End of Year Giving: Ensuring December Is A Strong Month For Cash
For not for profit organizations, including synagogues and other houses of worship, December is the best month for cash.
It is the end of the year and we are all thinking of year-end contributions. You know that after Thanksgiving, we will all be receiving many requests for contributions via regular mail a well as email. (Read my recent blog on #givingtuesday). What should you synagogue do?
-Encourage congregants to pay whatever outstanding balance they have on dues/annual commitments by December 31st to take advantage of including December payments among their 2014 charitable contributions on their tax returns. Remember, payments for dues/annual commitments are tax deductible to the fullest extent allowed by law. Payments for Religious School tuition, Early Childhood, and Adult Education are not tax deductible.

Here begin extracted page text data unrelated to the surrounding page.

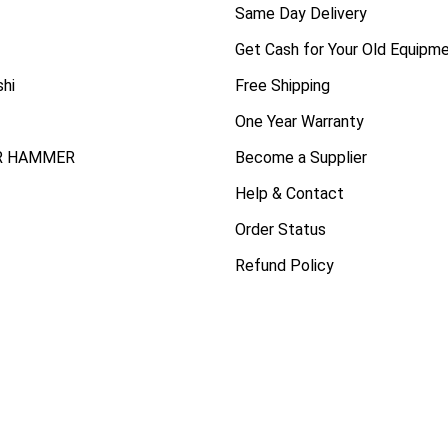
Same Day Delivery
Get Cash for Your Old Equipm
shi
Free Shipping
One Year Warranty
R HAMMER
Become a Supplier
Help & Contact
Order Status
Refund Policy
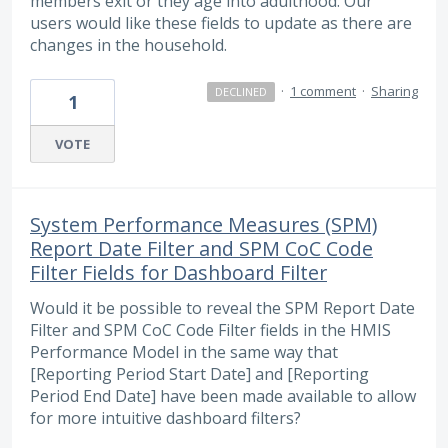
members exit or they age into adulthood. Our
users would like these fields to update as there are
changes in the household.
·
1 comment
·
Sharing
DECLINED
1
VOTE
System Performance Measures (SPM)
Report Date Filter and SPM CoC Code
Filter Fields for Dashboard Filter
Would it be possible to reveal the SPM Report Date
Filter and SPM CoC Code Filter fields in the HMIS
Performance Model in the same way that
[Reporting Period Start Date] and [Reporting
Period End Date] have been made available to allow
for more intuitive dashboard filters?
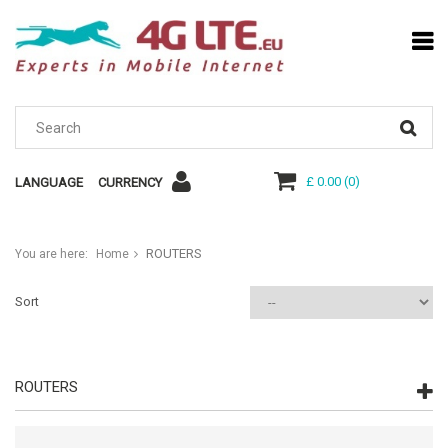
£ 0.00
(
0
)
LANGUAGE
CURRENCY
ROUTERS
You are here:
Home
Sort
ROUTERS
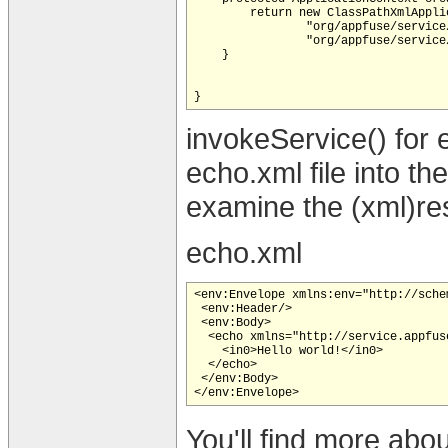
        return new ClassPathXmlAppli
                "org/appfuse/service
                "org/appfuse/service
    }

invokeService() for 
echo.xml file into t
examine the (xml)re
echo.xml
<env:Envelope xmlns:env="http://sche
 <env:Header/>

 <env:Body>

  <echo xmlns="http://service.appfuse
    <in0>Hello world!</in0>

  </echo>

 </env:Body>

You'll find more abou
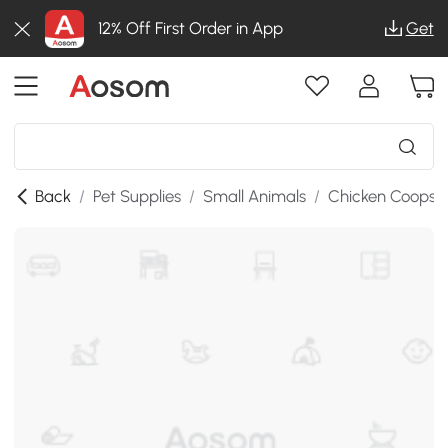
12% Off First Order in App
Get
Back
/
Pet Supplies
/
Small Animals
/
Chicken Coops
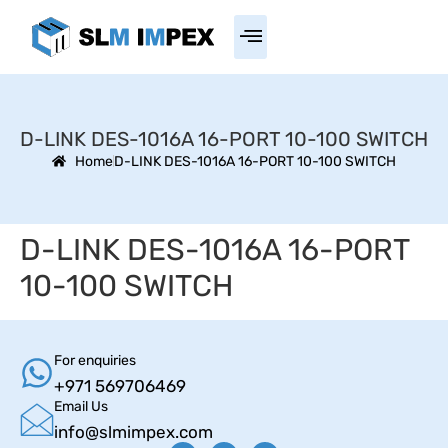
D-LINK DES-1016A 16-PORT 10-100 SWITCH
Home
D-LINK DES-1016A 16-PORT 10-100 SWITCH
D-LINK DES-1016A 16-PORT
10-100 SWITCH
For enquiries
+971 569706469
Email Us
info@slmimpex.com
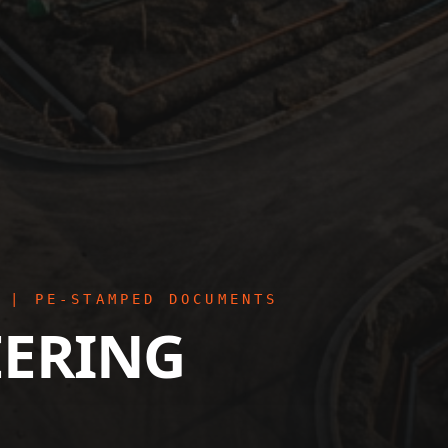
 | PE-STAMPED DOCUMENTS
EERING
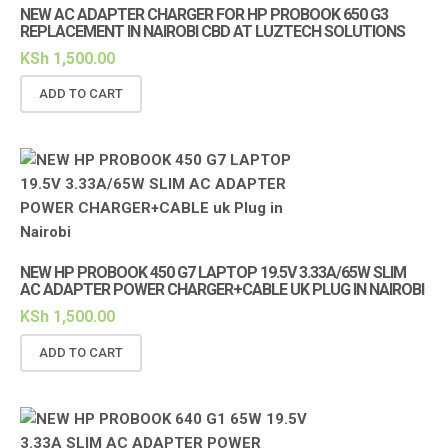
NEW AC ADAPTER CHARGER FOR HP PROBOOK 650 G3
REPLACEMENT IN NAIROBI CBD AT LUZTECH SOLUTIONS
KSh
1,500.00
ADD TO CART
NEW HP PROBOOK 450 G7 LAPTOP 19.5V 3.33A/65W SLIM
AC ADAPTER POWER CHARGER+CABLE UK PLUG IN NAIROBI
KSh
1,500.00
ADD TO CART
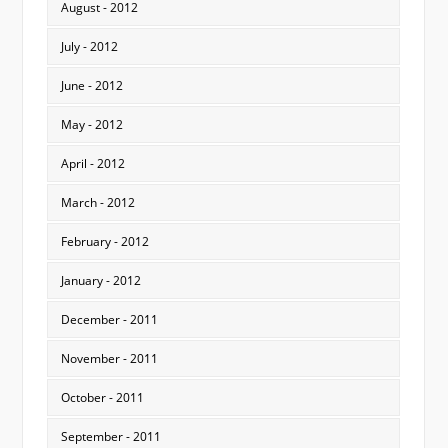
August - 2012
July - 2012
June - 2012
May - 2012
April - 2012
March - 2012
February - 2012
January - 2012
December - 2011
November - 2011
October - 2011
September - 2011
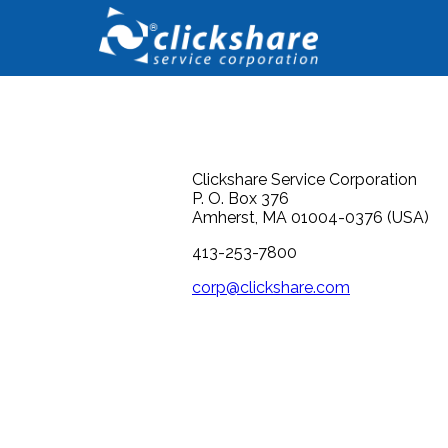
Clickshare Service Corporation
P. O. Box 376
Amherst, MA 01004-0376 (USA)
413-253-7800
corp@clickshare.com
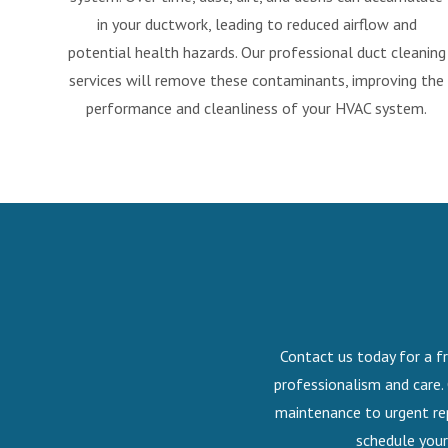
in your ductwork, leading to reduced airflow and
potential health hazards. Our professional duct cleaning
services will remove these contaminants, improving the
performance and cleanliness of your HVAC system.
Contact us today for a fr
professionalism and care.
maintenance to urgent rep
schedule your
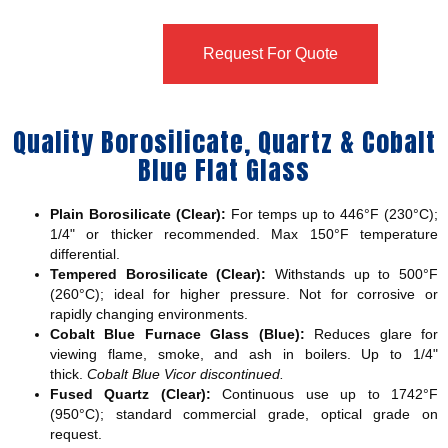
Request For Quote
Quality Borosilicate, Quartz & Cobalt
Blue Flat Glass
Plain Borosilicate (Clear):
For temps up to 446°F (230°C);
1/4" or thicker recommended. Max 150°F temperature
differential.
Tempered Borosilicate (Clear):
Withstands up to 500°F
(260°C); ideal for higher pressure. Not for corrosive or
rapidly changing environments.
Cobalt Blue Furnace Glass (Blue):
Reduces glare for
viewing flame, smoke, and ash in boilers. Up to 1/4"
thick.
Cobalt Blue Vicor discontinued.
Fused Quartz (Clear):
Continuous use up to 1742°F
(950°C); standard commercial grade, optical grade on
request.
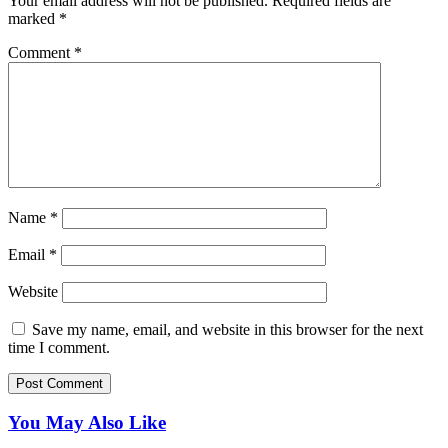
Your email address will not be published.
Required fields are
marked
*
Comment
*
Name
*
Email
*
Website
Save my name, email, and website in this browser for the next
time I comment.
You May Also Like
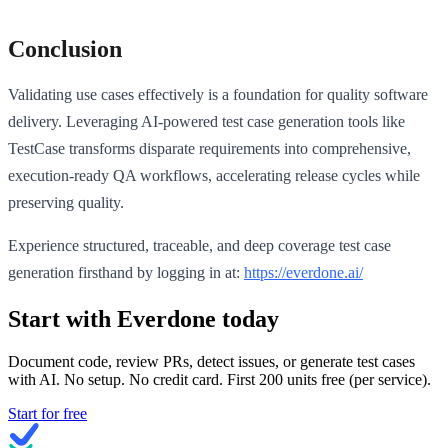
Conclusion
Validating use cases effectively is a foundation for quality software
delivery. Leveraging AI-powered test case generation tools like
TestCase transforms disparate requirements into comprehensive,
execution-ready QA workflows, accelerating release cycles while
preserving quality.
Experience structured, traceable, and deep coverage test case
generation firsthand by logging in at:
https://everdone.ai/
Start with Everdone today
Document code, review PRs, detect issues, or generate test cases
with AI. No setup. No credit card. First
200
units free (per service).
Start for free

-For congregants who have already paid their dues in full, send them a letter or email asking them for an additional contribution equal to one month of dues.
-Send out a letter by regular mail asking all congregants to include the synagogue in their year-end giving with a special gift of $100.
-Email the entire congregation on December 16th (the first night of Hanukkah) and December 31st asking congregants for an end of year $100 contribution and providing them with the link to make an online contribution.
-Encourage congregants to pay their dues/annual commitments with appreciated assets, such as stocks, which may give them additional tax savings. This opportunity won’t be for everyone. But for those who buy and trade stocks, it could be a very good deal.
Remember, when you send in a contribution, it is the date of the postmark that is key. If you send in a check or credit card payment that is postmarked on December 31st, 2014, and the synagogue receives it on January 2nd or 3rd, you are entitled to a 2014 tax deduction for this contribution.
For donations of stock, the key date is when the stock is transferred into an account of the synagogue. If it is on or before December 31st, the contribution is viewed by the IRS as being made in 2014. It is not the date that the stock is sold.
The important thing here is to have a plan to make an effort to encourage congregants to pay their dues/annual commitment balances in December. And you want to ask congregants to include the synagogue in their year-end giving with contributions over and above dues/annual commitments as well. Congregants may need some prodding. And if you don’t remind them, and provide them with a way to make the payment (invoice, letter, email), it will only occur by happenstance.